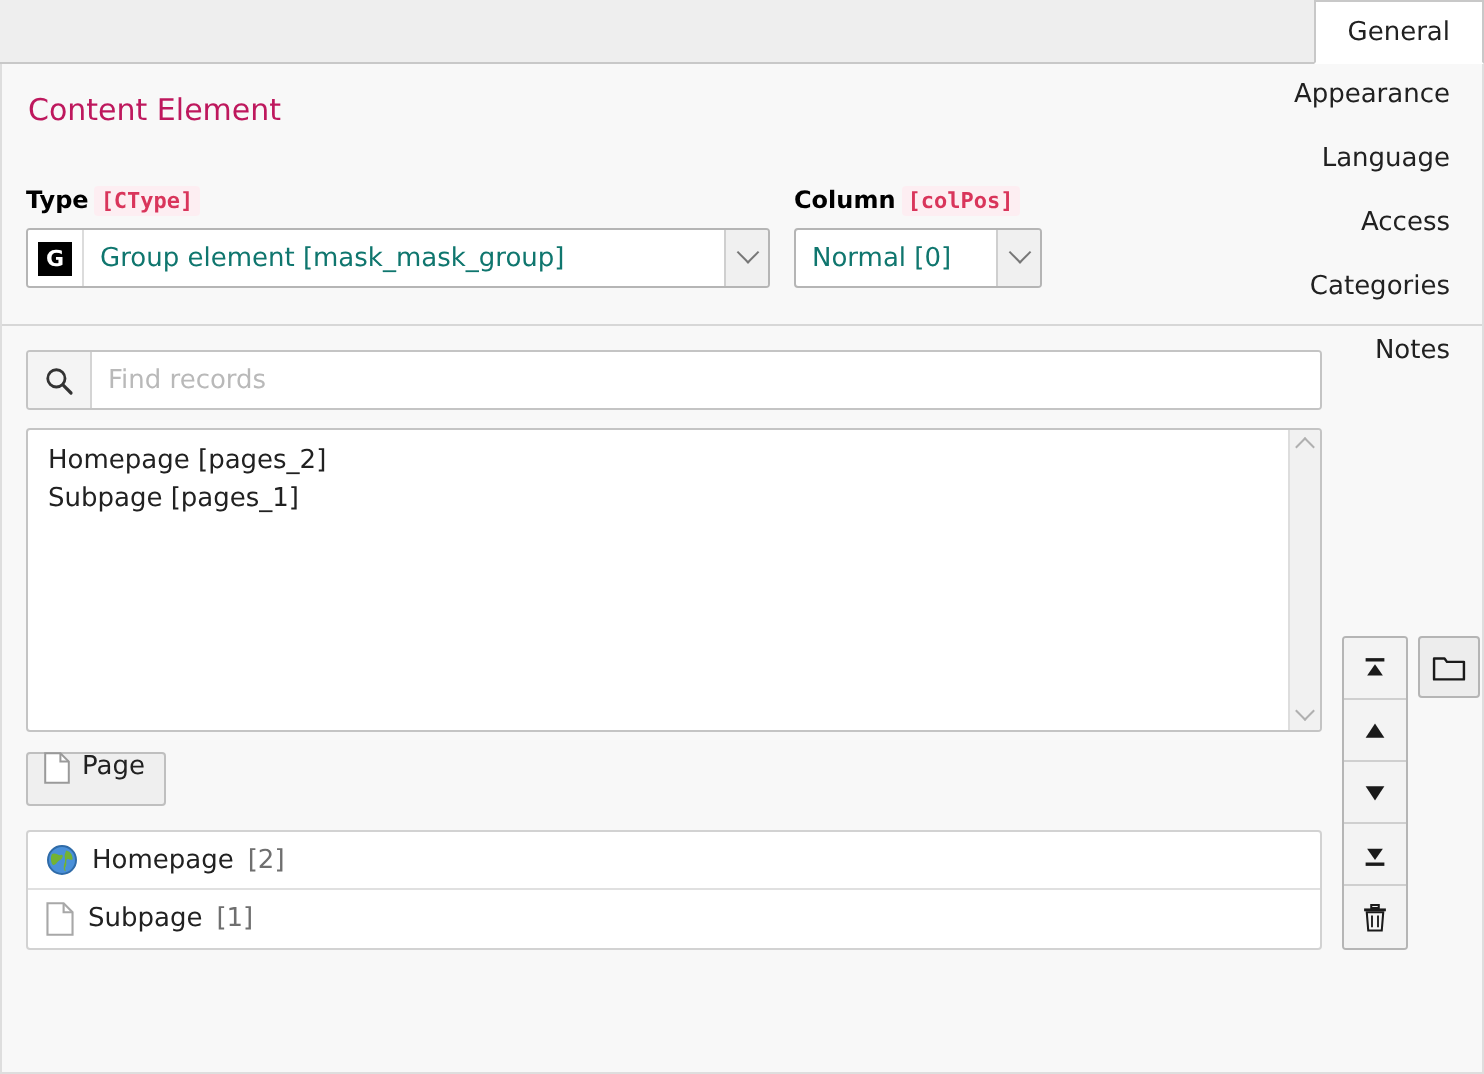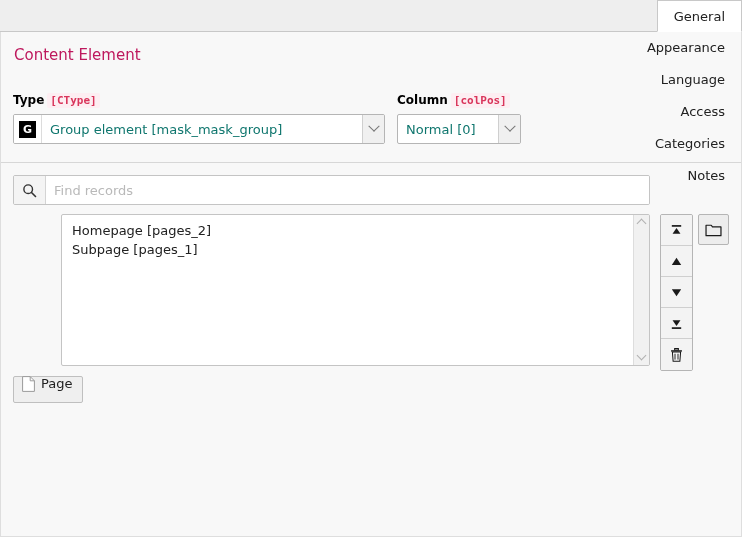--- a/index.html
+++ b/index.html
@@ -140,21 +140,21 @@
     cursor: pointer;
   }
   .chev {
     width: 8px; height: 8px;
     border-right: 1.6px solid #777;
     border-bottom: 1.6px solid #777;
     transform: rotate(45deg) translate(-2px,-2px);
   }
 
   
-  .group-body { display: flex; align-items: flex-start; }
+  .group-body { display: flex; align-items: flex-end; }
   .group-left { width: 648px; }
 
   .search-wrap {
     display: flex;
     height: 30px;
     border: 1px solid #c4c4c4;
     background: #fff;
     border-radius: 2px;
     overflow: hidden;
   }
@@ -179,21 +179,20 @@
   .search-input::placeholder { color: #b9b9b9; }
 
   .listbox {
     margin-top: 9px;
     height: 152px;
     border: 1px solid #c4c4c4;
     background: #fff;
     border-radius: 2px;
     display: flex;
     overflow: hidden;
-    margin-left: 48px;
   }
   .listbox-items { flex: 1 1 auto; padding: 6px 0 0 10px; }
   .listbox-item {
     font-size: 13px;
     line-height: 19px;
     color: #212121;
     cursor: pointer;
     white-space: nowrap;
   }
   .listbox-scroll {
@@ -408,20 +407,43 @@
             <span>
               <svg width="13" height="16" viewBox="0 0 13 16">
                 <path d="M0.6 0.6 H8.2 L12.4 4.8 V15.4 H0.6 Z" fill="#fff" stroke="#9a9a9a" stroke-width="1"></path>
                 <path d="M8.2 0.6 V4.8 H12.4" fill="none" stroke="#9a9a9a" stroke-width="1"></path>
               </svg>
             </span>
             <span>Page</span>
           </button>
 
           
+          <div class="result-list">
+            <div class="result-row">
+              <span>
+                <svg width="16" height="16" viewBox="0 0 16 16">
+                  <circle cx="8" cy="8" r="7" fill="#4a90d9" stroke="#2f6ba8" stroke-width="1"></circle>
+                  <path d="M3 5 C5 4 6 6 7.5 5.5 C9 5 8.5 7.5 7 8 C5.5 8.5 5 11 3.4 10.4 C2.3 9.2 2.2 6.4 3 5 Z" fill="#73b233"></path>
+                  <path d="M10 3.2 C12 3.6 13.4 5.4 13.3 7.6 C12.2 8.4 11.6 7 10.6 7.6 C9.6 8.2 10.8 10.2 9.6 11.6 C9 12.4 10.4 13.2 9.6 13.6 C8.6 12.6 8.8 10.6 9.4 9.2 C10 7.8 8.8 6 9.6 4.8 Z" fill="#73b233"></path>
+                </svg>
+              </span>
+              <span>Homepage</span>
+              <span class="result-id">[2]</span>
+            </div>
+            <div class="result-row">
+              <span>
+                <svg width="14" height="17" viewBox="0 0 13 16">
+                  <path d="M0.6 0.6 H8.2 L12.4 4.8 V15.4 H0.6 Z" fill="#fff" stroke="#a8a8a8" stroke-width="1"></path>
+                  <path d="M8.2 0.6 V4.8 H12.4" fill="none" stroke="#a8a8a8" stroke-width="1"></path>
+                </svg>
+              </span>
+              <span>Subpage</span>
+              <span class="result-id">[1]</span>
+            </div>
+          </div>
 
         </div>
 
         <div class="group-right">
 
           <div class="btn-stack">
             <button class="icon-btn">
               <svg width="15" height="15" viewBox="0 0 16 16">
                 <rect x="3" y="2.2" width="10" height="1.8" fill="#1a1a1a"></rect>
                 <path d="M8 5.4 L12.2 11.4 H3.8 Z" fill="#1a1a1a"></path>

---+---

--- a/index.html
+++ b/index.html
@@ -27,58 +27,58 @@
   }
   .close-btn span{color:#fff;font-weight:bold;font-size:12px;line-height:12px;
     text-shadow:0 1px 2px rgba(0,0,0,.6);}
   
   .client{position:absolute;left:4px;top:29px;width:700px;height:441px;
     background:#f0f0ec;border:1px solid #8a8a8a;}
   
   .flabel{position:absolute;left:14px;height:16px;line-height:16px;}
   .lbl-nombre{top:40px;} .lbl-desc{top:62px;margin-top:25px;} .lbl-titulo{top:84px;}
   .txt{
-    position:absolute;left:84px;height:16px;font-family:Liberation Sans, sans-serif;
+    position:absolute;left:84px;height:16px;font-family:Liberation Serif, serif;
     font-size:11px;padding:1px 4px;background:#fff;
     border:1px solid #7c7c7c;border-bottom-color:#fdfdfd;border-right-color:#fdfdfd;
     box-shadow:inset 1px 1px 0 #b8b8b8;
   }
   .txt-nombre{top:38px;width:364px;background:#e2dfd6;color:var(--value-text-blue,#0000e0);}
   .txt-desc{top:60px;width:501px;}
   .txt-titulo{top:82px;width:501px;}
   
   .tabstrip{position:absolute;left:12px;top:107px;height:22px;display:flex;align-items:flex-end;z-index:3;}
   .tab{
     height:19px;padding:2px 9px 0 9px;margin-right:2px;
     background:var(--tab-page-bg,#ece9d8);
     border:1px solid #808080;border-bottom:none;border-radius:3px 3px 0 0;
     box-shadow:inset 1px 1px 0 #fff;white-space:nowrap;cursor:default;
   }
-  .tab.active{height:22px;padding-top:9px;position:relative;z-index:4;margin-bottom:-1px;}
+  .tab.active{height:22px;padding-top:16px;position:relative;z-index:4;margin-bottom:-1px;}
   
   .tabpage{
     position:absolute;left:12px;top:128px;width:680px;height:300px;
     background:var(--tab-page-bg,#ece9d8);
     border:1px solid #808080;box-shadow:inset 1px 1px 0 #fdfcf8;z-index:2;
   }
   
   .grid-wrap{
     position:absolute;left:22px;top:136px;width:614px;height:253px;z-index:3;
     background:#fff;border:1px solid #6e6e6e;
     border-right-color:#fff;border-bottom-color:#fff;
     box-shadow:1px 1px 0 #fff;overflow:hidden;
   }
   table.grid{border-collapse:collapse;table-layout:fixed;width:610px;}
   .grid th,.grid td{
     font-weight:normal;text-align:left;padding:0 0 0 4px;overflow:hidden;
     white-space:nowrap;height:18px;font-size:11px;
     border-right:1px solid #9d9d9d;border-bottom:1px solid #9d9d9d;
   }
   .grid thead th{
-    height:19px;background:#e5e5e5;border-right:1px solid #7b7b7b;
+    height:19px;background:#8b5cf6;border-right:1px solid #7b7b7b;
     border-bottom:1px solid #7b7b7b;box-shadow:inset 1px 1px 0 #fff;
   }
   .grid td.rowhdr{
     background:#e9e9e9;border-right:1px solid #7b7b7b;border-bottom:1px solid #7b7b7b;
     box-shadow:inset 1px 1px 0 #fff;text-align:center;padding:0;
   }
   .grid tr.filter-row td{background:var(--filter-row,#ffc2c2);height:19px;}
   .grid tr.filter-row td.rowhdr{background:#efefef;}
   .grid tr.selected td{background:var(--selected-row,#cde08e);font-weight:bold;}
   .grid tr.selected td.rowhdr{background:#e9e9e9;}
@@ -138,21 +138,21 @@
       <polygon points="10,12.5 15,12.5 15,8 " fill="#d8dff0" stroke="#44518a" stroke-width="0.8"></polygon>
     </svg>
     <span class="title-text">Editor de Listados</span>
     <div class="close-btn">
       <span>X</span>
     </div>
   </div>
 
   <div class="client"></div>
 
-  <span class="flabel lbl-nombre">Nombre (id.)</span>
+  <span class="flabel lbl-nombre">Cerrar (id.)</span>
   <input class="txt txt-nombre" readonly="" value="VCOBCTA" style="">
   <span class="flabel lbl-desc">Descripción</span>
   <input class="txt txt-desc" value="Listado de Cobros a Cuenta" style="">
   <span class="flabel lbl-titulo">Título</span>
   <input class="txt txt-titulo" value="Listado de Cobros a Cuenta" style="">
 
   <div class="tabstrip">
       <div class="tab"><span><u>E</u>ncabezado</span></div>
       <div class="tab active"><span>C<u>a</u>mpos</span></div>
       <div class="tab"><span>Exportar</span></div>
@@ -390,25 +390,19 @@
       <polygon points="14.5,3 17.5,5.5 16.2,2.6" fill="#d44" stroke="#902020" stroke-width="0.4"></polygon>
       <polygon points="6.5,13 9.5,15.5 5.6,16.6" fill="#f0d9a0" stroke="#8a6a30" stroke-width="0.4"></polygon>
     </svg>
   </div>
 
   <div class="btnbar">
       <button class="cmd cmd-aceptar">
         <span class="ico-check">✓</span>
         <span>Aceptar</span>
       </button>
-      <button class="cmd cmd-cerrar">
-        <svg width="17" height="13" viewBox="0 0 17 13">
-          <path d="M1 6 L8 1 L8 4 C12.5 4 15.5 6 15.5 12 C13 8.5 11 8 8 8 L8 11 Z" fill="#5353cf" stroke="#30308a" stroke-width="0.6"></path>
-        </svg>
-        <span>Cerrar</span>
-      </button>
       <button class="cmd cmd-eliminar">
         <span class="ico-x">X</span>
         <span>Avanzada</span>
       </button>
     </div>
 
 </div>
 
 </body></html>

---+---

→ WORK ITEM:
Out of the preceding entries, pull every line containing the string "titulo".

→ OUTPUT OF THE TASK:
   .lbl-nombre{top:40px;} .lbl-desc{top:62px;margin-top:25px;} .lbl-titulo{top:84px;}
   .txt-titulo{top:82px;width:501px;}
   <span class="flabel lbl-titulo">Título</span>
   <input class="txt txt-titulo" value="Listado de Cobros a Cuenta" style="">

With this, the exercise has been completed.